Work required:
When you reach the line with "CT including the spine, one axial slice. Position" in the data below, begin printing lines exactly, and stop once the line with "- L3 vertebra: bounding box [x1, y1, x2, y2]" has been printed.

Information supplied:
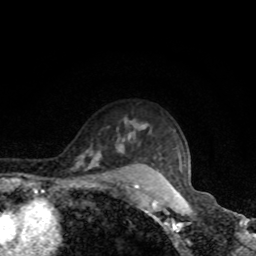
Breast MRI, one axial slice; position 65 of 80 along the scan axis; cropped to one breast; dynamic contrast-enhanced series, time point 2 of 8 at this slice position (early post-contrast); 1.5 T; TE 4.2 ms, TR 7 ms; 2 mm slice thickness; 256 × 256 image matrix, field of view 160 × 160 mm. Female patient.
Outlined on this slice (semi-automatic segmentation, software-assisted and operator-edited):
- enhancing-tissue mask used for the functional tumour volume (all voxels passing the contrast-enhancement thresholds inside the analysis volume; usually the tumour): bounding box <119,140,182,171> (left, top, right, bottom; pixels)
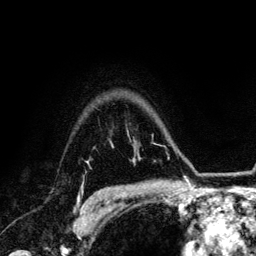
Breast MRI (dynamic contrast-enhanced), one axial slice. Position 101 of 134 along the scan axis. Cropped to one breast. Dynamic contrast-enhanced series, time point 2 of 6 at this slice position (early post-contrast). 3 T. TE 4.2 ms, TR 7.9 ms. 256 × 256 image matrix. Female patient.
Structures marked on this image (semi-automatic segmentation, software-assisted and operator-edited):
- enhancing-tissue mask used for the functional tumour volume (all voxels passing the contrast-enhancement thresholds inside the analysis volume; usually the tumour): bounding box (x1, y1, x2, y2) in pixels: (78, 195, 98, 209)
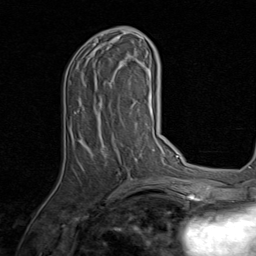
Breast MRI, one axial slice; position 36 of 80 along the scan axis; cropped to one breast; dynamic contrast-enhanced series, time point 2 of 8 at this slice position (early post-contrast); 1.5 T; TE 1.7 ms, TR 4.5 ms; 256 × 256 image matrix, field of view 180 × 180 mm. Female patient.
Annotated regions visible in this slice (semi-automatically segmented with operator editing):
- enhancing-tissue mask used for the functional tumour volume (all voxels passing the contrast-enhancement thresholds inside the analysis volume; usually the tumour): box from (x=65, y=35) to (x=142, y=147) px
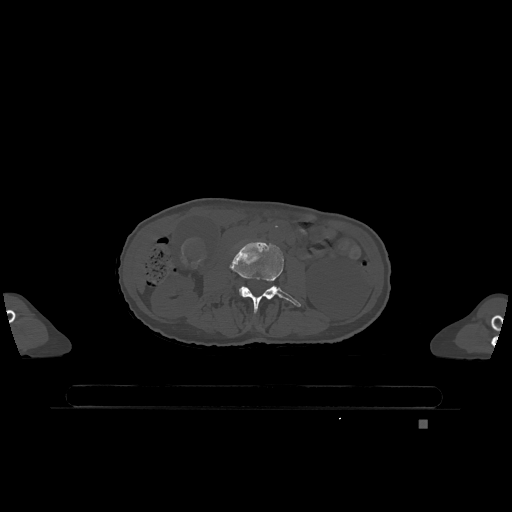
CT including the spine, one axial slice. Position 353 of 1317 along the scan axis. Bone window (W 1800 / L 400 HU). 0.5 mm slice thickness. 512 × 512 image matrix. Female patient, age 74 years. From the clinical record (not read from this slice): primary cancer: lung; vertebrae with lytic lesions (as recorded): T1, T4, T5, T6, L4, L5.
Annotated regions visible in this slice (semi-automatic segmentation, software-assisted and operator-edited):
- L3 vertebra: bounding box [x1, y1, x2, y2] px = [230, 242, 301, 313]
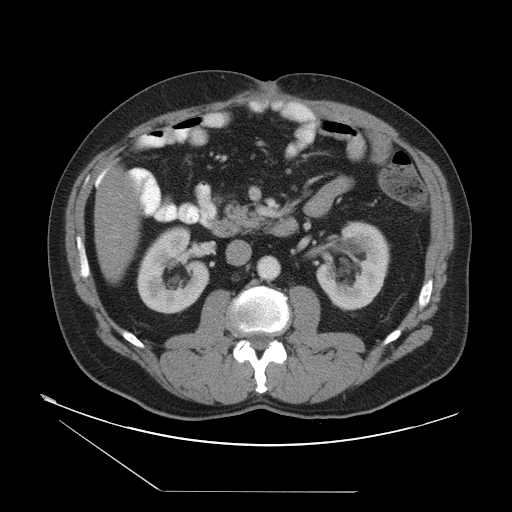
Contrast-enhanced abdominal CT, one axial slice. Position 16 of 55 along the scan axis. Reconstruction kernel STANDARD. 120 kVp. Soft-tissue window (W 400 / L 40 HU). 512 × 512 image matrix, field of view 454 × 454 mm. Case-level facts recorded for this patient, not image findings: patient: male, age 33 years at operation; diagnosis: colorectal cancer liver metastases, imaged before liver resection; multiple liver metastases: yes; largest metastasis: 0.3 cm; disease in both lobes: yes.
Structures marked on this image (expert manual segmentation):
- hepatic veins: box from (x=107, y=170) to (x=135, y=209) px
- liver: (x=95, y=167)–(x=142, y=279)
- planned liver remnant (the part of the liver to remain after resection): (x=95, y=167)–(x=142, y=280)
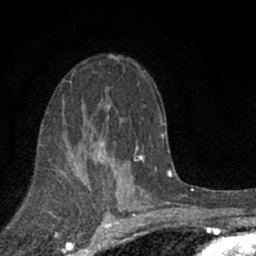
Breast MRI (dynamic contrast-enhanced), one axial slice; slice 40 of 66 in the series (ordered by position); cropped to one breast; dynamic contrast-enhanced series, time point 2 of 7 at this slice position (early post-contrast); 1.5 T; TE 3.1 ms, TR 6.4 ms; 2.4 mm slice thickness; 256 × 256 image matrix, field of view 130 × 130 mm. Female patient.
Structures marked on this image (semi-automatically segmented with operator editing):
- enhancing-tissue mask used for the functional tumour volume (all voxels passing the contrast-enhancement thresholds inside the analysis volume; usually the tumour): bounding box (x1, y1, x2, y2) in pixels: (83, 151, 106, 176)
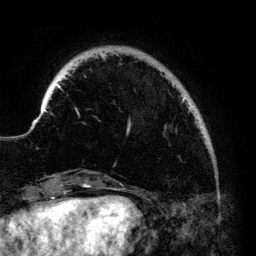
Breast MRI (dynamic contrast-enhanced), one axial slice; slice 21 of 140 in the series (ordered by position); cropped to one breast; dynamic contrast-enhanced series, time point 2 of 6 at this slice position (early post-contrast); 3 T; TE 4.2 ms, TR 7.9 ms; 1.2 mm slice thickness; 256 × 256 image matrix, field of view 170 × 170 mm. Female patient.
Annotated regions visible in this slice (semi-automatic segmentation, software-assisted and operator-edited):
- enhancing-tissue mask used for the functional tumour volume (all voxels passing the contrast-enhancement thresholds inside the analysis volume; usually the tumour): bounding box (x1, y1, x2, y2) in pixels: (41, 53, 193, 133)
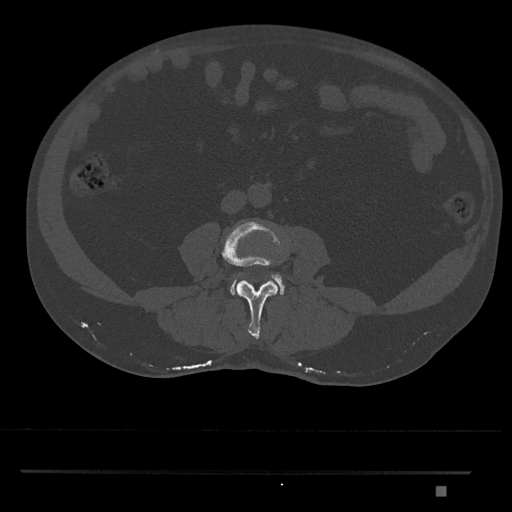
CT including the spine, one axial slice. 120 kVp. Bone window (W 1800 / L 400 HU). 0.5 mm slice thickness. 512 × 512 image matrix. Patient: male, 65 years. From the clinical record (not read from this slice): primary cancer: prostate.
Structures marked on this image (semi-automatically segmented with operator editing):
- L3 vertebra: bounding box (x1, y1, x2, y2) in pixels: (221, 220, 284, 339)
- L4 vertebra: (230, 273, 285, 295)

Written solution:
CT including the spine, one axial slice. Position 353 of 1317 along the scan axis. Bone window (W 1800 / L 400 HU). 0.5 mm slice thickness. 512 × 512 image matrix. Female patient, age 74 years. From the clinical record (not read from this slice): primary cancer: lung; vertebrae with lytic lesions (as recorded): T1, T4, T5, T6, L4, L5.
Annotated regions visible in this slice (semi-automatic segmentation, software-assisted and operator-edited):
- L3 vertebra: bounding box [x1, y1, x2, y2] px = [230, 242, 301, 313]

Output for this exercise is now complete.